SOURCE DOCUMENT:
◆ ◆ ◆

Early-stage companies and micro-cap stocks can deliver spectacular returns – but the risks are high and you must be willing to lock away your money for many years.
While I frequently discuss new listed funds in these pages, I’m relatively cautious about buying into their initial public offerings (IPOs). I usually prefer to wait for the fund to list and see how performance stacks up and then take the plunge. But this week I’m breaking some of my rules and committing to invest in two heavily publicised funds just about to kick off their stockmarket lives.
The investment trusts in question are Neil Woodford’s Patient Capital Trust and Miton’s UK MicroCap Trust, managed by Gervais Williams and Martin Turner. These two funds are very different in scale – the Woodford fund looks as though it might be about to raise £800m, while the Miton offering may be lucky to get up to £100m. But I think both deserve a place at the core of your portfolio.
Their managers aren’t new names, but they are trying to do something rare: capture the “illiquidity premium” that comes with investing in small, risky and illiquid stocks.
The best of both worlds
The Woodford fund follows two complementary strategies. The first is to invest in quality blue-chip stocks, which have strong business franchises that should be able to withstand all the turbulence markets throw at them.

◆ ◆ ◆

DATASET:
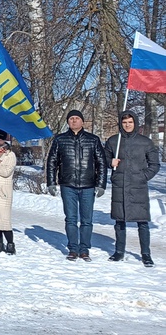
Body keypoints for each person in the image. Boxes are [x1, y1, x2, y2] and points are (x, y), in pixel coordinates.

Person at [45, 109, 106, 261]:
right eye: (71, 118)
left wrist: (101, 184)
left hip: (88, 185)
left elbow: (101, 163)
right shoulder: (60, 139)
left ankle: (84, 249)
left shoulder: (93, 140)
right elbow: (52, 162)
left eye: (77, 118)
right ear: (67, 121)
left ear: (82, 121)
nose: (74, 121)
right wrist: (51, 183)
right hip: (68, 185)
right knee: (71, 219)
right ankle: (73, 249)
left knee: (86, 220)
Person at [105, 110, 161, 267]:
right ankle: (119, 251)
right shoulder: (113, 141)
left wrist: (143, 177)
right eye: (124, 122)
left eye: (130, 122)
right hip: (120, 185)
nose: (127, 125)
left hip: (138, 186)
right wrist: (111, 162)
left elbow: (155, 164)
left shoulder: (145, 142)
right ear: (120, 124)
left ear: (135, 123)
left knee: (142, 222)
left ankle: (146, 254)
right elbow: (103, 158)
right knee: (119, 221)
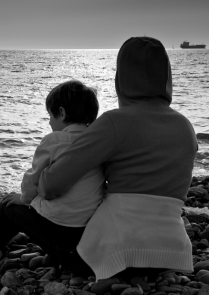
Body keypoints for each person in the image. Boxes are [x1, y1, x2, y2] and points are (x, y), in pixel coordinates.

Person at [37, 37, 198, 280]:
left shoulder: (115, 122)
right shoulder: (185, 127)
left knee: (10, 207)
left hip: (115, 254)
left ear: (121, 78)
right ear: (167, 76)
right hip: (169, 254)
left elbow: (52, 185)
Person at [0, 80, 105, 273]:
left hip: (61, 238)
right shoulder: (98, 143)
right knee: (27, 206)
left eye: (50, 116)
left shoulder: (54, 141)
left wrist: (24, 199)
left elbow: (32, 181)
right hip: (85, 233)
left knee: (8, 205)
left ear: (61, 113)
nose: (50, 122)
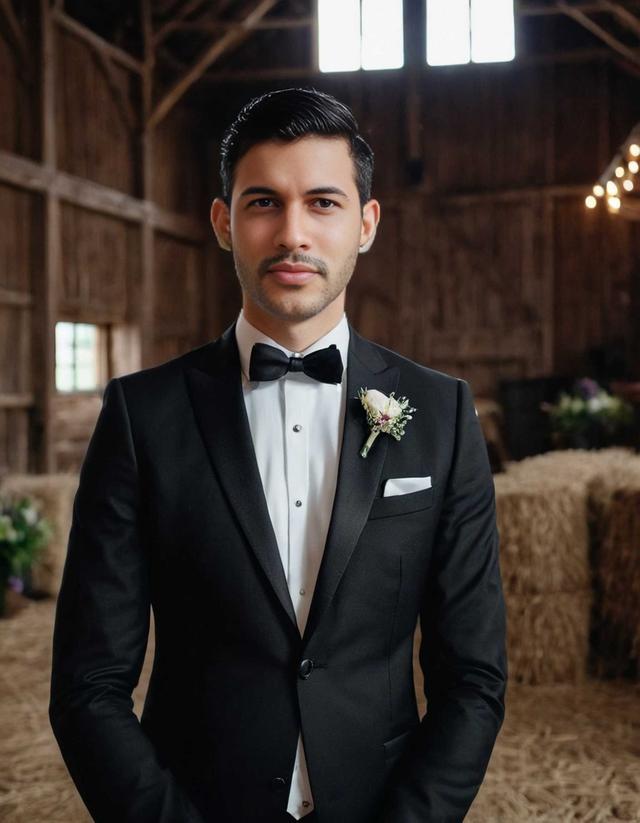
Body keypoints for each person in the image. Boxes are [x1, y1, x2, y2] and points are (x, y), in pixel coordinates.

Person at [49, 87, 507, 823]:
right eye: (264, 202)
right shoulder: (142, 415)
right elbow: (88, 684)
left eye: (323, 203)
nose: (292, 233)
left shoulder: (443, 414)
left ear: (366, 223)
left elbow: (475, 677)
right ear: (225, 223)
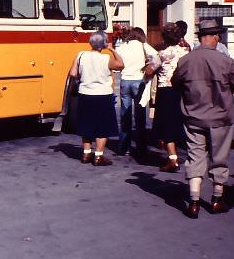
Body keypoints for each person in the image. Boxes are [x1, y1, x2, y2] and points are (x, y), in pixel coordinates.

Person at [172, 19, 234, 219]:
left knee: (195, 157)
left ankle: (194, 202)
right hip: (221, 118)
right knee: (219, 159)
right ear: (215, 37)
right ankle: (216, 200)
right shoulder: (225, 61)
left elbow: (175, 83)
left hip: (194, 116)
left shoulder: (185, 60)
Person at [69, 30, 124, 166]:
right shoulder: (106, 59)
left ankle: (86, 153)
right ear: (104, 44)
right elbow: (121, 65)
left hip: (85, 94)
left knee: (86, 123)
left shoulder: (81, 55)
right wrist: (112, 50)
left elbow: (73, 73)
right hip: (102, 95)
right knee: (102, 126)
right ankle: (99, 156)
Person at [115, 27, 159, 157]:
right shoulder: (143, 45)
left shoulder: (121, 47)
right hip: (139, 81)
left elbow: (118, 63)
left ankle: (124, 147)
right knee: (140, 116)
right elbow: (156, 56)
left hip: (125, 81)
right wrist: (149, 66)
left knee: (125, 114)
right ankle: (141, 147)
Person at [152, 23, 189, 173]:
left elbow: (150, 70)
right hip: (182, 89)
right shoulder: (186, 52)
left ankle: (172, 158)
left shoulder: (162, 54)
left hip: (165, 89)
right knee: (180, 120)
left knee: (166, 123)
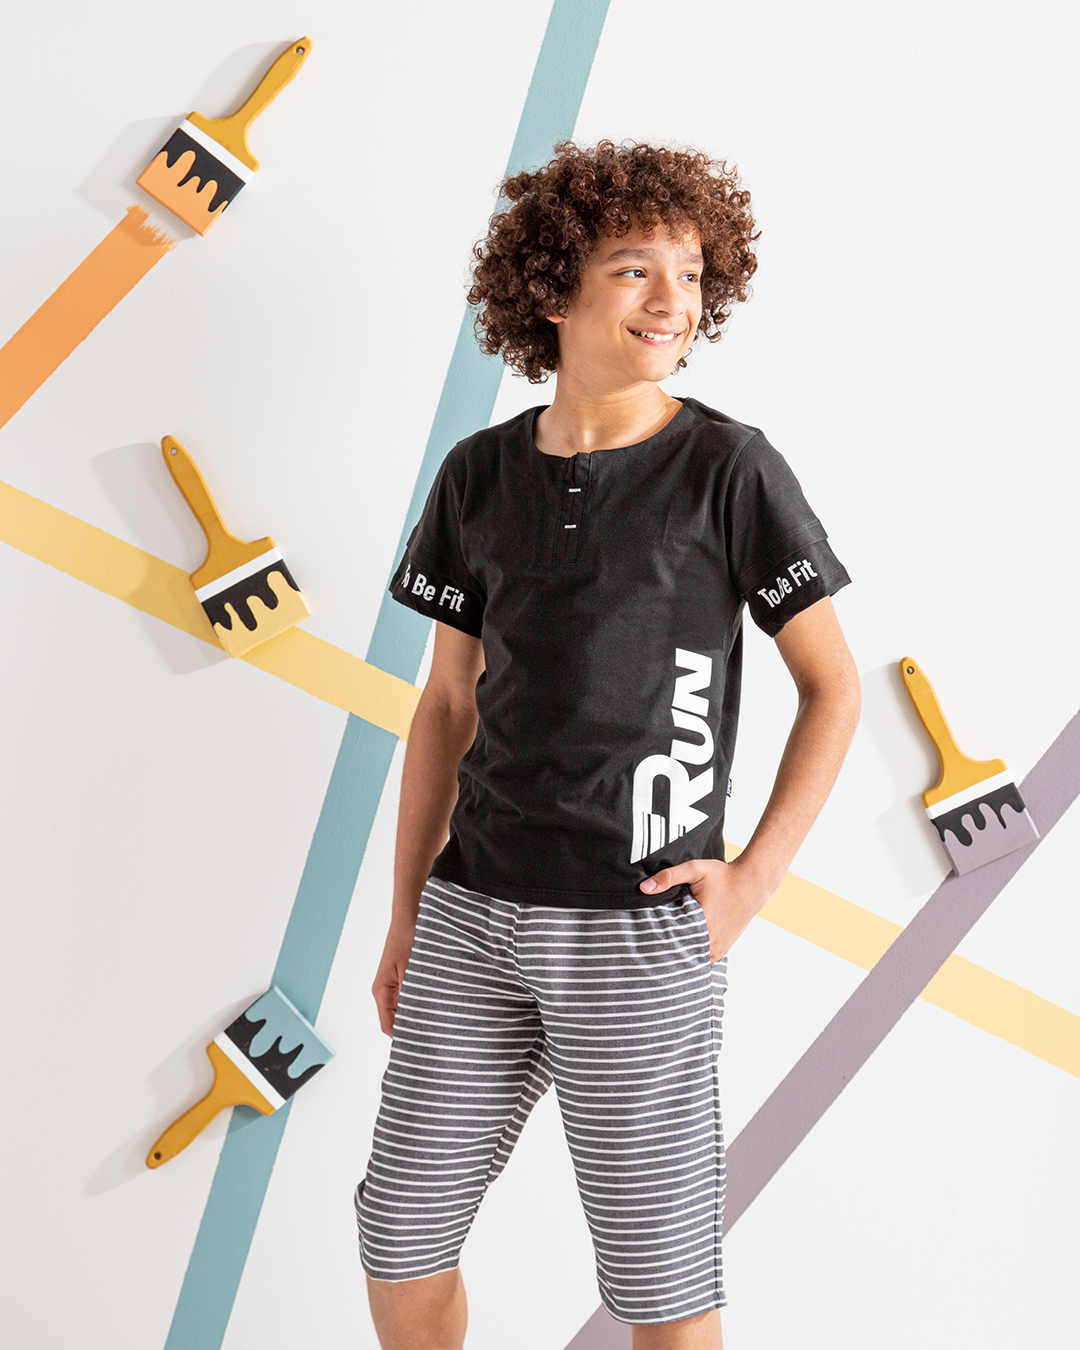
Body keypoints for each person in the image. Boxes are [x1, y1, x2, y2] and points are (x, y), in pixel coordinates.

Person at [355, 140, 860, 1350]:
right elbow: (445, 708)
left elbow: (832, 687)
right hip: (471, 917)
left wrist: (752, 880)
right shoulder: (476, 475)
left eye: (690, 272)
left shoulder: (730, 469)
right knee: (398, 1234)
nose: (672, 298)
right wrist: (408, 914)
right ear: (552, 288)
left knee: (658, 1281)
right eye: (635, 268)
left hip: (638, 928)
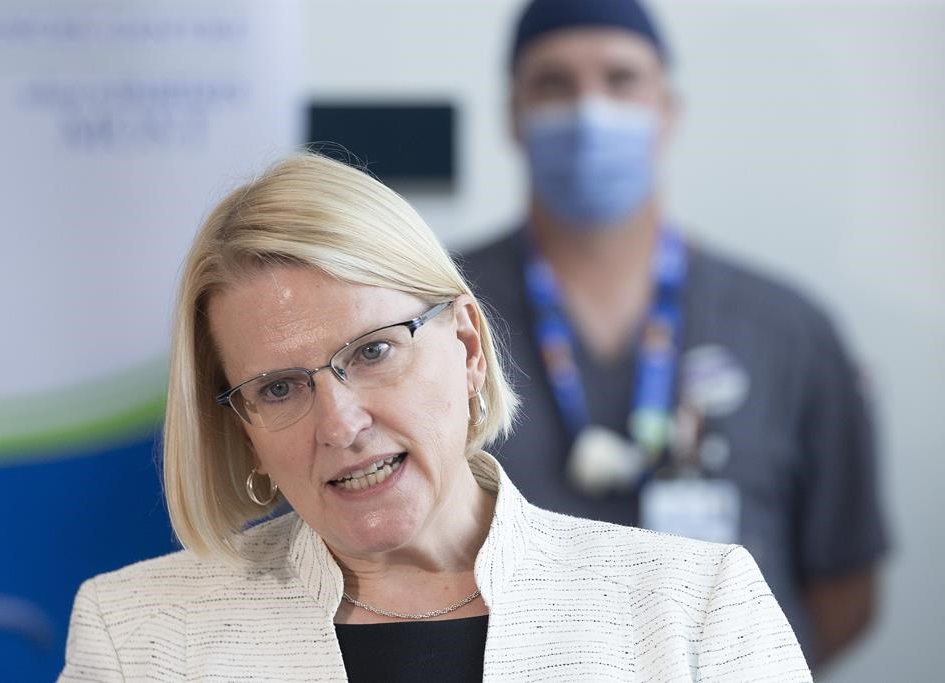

◆ ◆ ◆

REQUIRED ACTION A: Reproduce the passage of the investment trust article verbatim, from "While I frequently" up to and including "of your portfolio.".
REQUIRED ACTION B: Resume the article on the Woodford and Miton investment trusts from the point where it stops.

TASK OUTPUT A:
While I frequently discuss new listed funds in these pages, I’m relatively cautious about buying into their initial public offerings (IPOs). I usually prefer to wait for the fund to list and see how performance stacks up and then take the plunge. But this week I’m breaking some of my rules and committing to invest in two heavily publicised funds just about to kick off their stockmarket lives.
The investment trusts in question are Neil Woodford’s Patient Capital Trust and Miton’s UK MicroCap Trust, managed by Gervais Williams and Martin Turner. These two funds are very different in scale – the Woodford fund looks as though it might be about to raise £800m, while the Miton offering may be lucky to get up to £100m. But I think both deserve a place at the core of your portfolio.

TASK OUTPUT B:
The bad news is that there are only so many of these great companies out there, especially those trading at a reasonable price. So Woodford plans to combine these with investments in “early stage and early growth companies”. These may be listed stocks or private companies, but the key trait they share is that they have global growth potential based on some form of intellectual property.
London-listed Allied Minds is an example of how this has worked in the past. Woodford has long been an investor in firms which back technology companies that are spun out of universities.
Allied Minds is one of those and its share price has more than doubled since listing on the UK market back in the summer of 2014. The firm focuses on spinning out great academic research from US institutions, including major universities and defence research establishments – in effect, it’s a giant portfolio of early growth businesses.
So Patient Capital Trust is intended to be a fund that combines boring old blue-chip names – say, big tobacco and consumer businesses – alongside a long list of Allied Minds. Obviously, it’s not certain if £800m can be sensibly deployed to either bucket, but my guess is that if anyone can pull it off, Woodford can.
The strategy for Miton’s UK MicroCap Trust is similar to the second, riskier leg of the Woodford approach. The fund will invest in very small, listed businesses on the UK market, especially on Aim.
The average market cap for its holdings will be the sub-£150m level, which makes this a true micro-cap fund, rather than a small-cap fund that occasionally invests in tiny businesses. In my experience, Aim-listed businesses are variable in quality. But if anyone knows how to find the Asos of tomorrow, it’s Gervais Williams at Miton.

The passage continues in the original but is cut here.